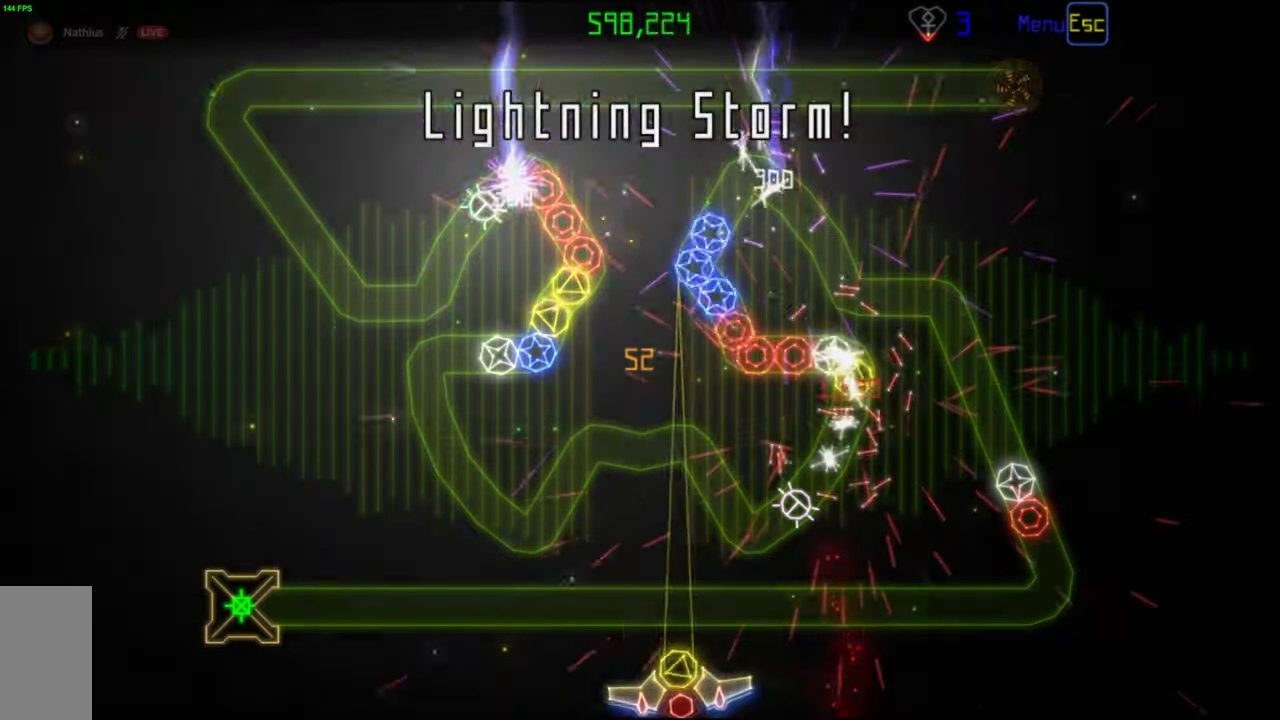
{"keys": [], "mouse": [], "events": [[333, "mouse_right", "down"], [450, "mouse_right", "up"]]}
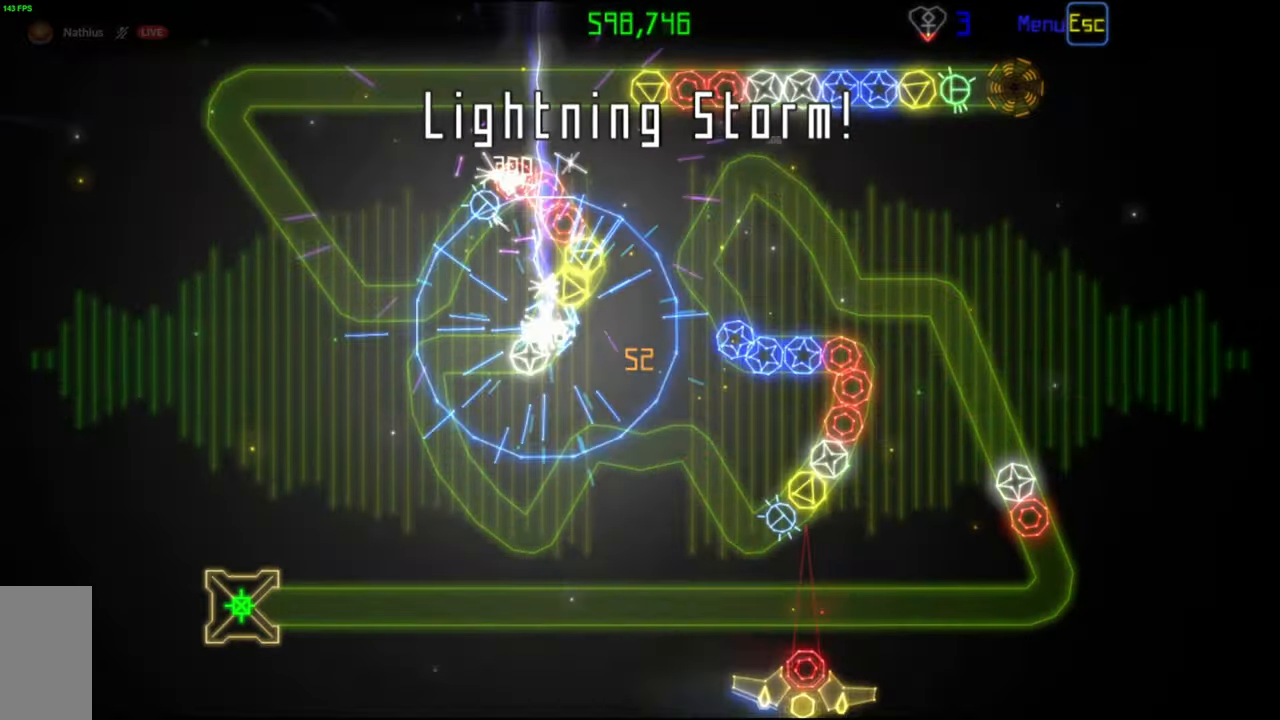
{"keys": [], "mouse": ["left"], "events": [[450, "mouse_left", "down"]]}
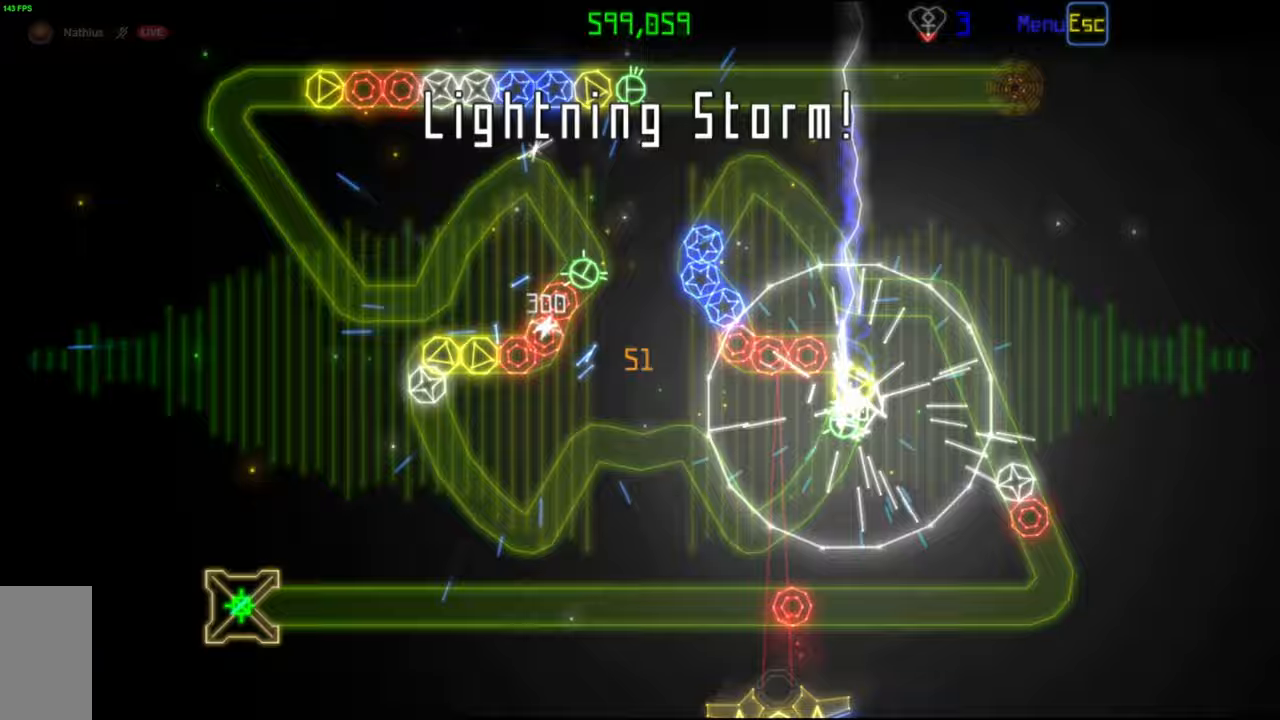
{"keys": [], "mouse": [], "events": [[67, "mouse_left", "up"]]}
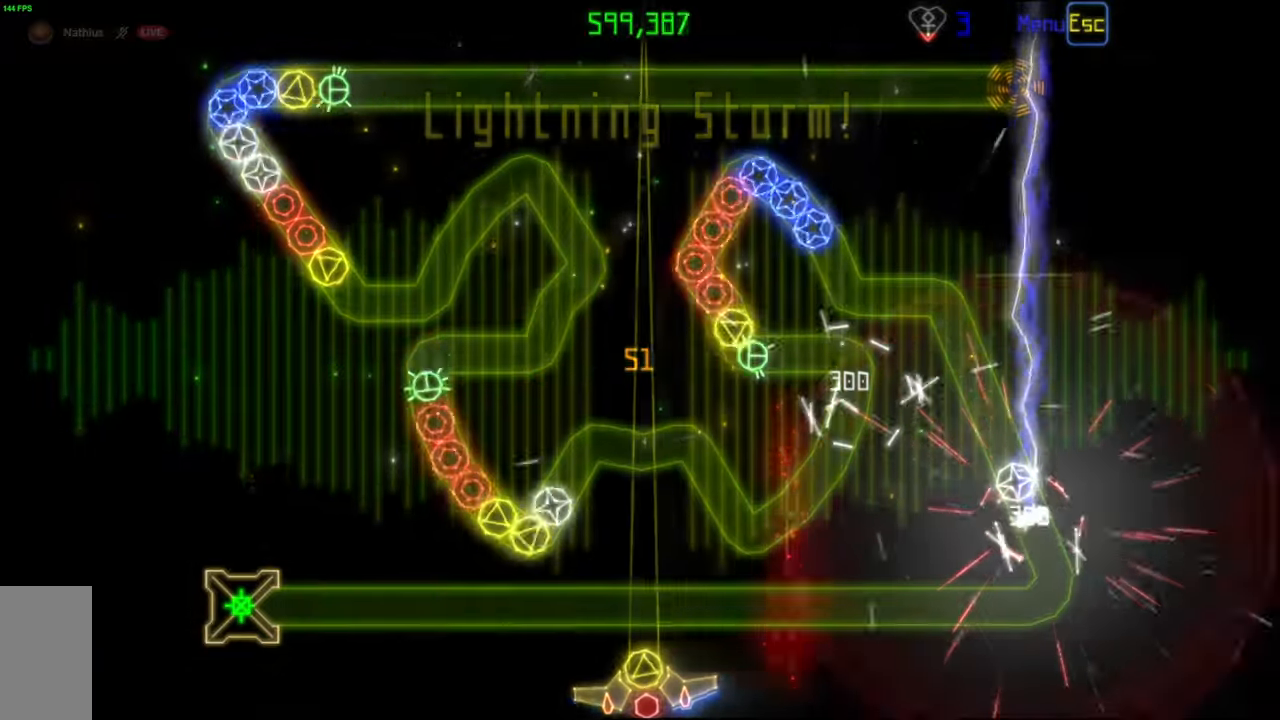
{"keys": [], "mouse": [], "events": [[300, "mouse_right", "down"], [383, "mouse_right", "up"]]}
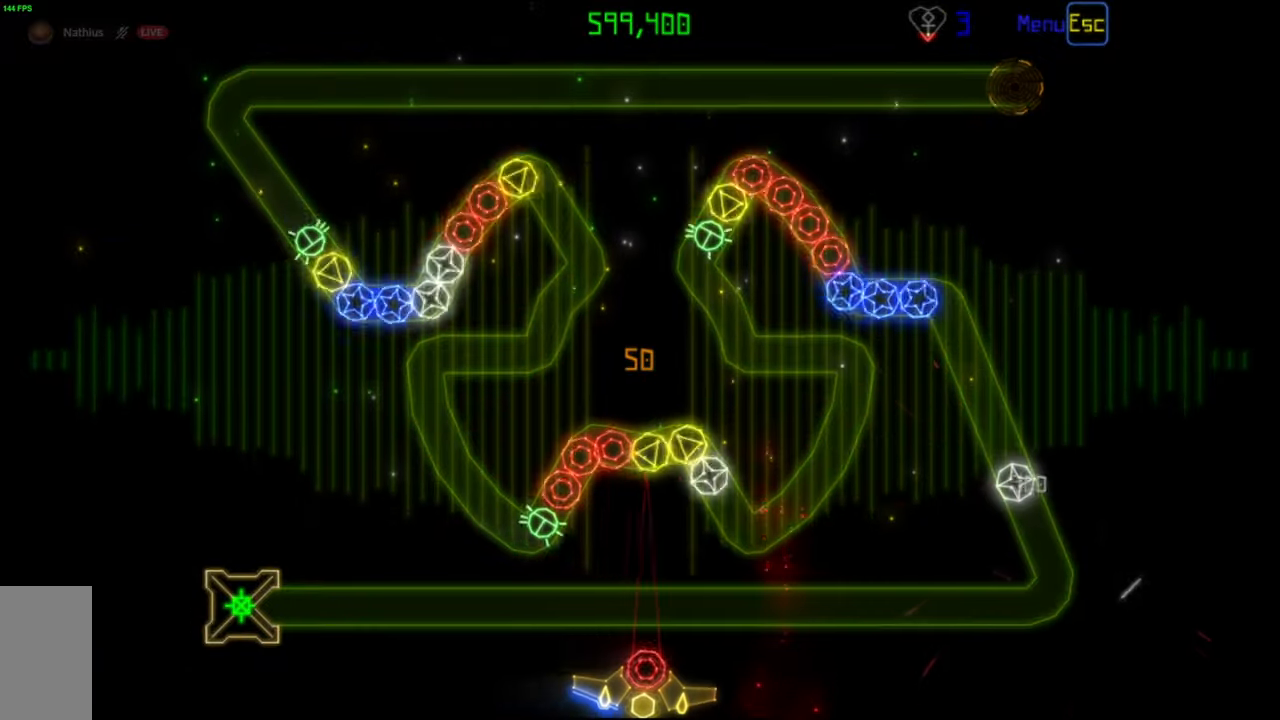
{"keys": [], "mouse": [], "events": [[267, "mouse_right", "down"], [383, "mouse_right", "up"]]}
=====
■ Task directions: Set down every entry exactly as it appears, but skip the pictures.

■ Answer to the problem:
{"keys": [], "mouse": [], "events": [[333, "mouse_right", "down"], [450, "mouse_right", "up"]]}
{"keys": [], "mouse": ["left"], "events": [[450, "mouse_left", "down"]]}
{"keys": [], "mouse": [], "events": [[67, "mouse_left", "up"]]}
{"keys": [], "mouse": [], "events": [[300, "mouse_right", "down"], [383, "mouse_right", "up"]]}
{"keys": [], "mouse": [], "events": [[267, "mouse_right", "down"], [383, "mouse_right", "up"]]}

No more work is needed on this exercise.